TASK OBJECTIVE ▸
Extract the records in full, leaving every picture out.

*** Opening of INPUT DATA ***

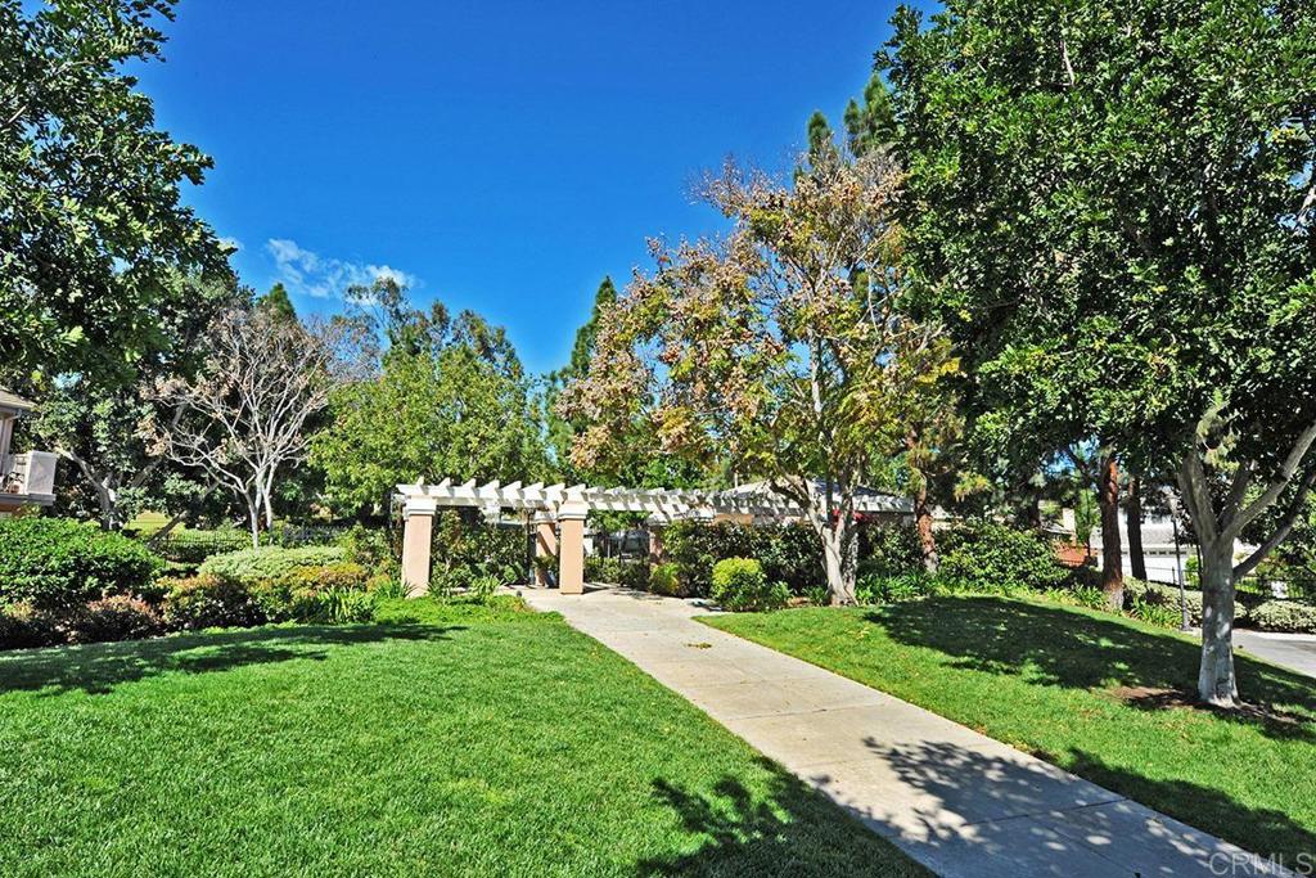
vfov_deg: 64.6
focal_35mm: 19
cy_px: 439
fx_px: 695
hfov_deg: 86.9
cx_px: 658
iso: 400
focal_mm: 19
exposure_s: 1/250
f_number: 16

*** Close of INPUT DATA ***

RESPONSE AREA ▸
vfov_deg: 64.6
focal_35mm: 19
cy_px: 439
fx_px: 695
hfov_deg: 86.9
cx_px: 658
iso: 400
focal_mm: 19
exposure_s: 1/250
f_number: 16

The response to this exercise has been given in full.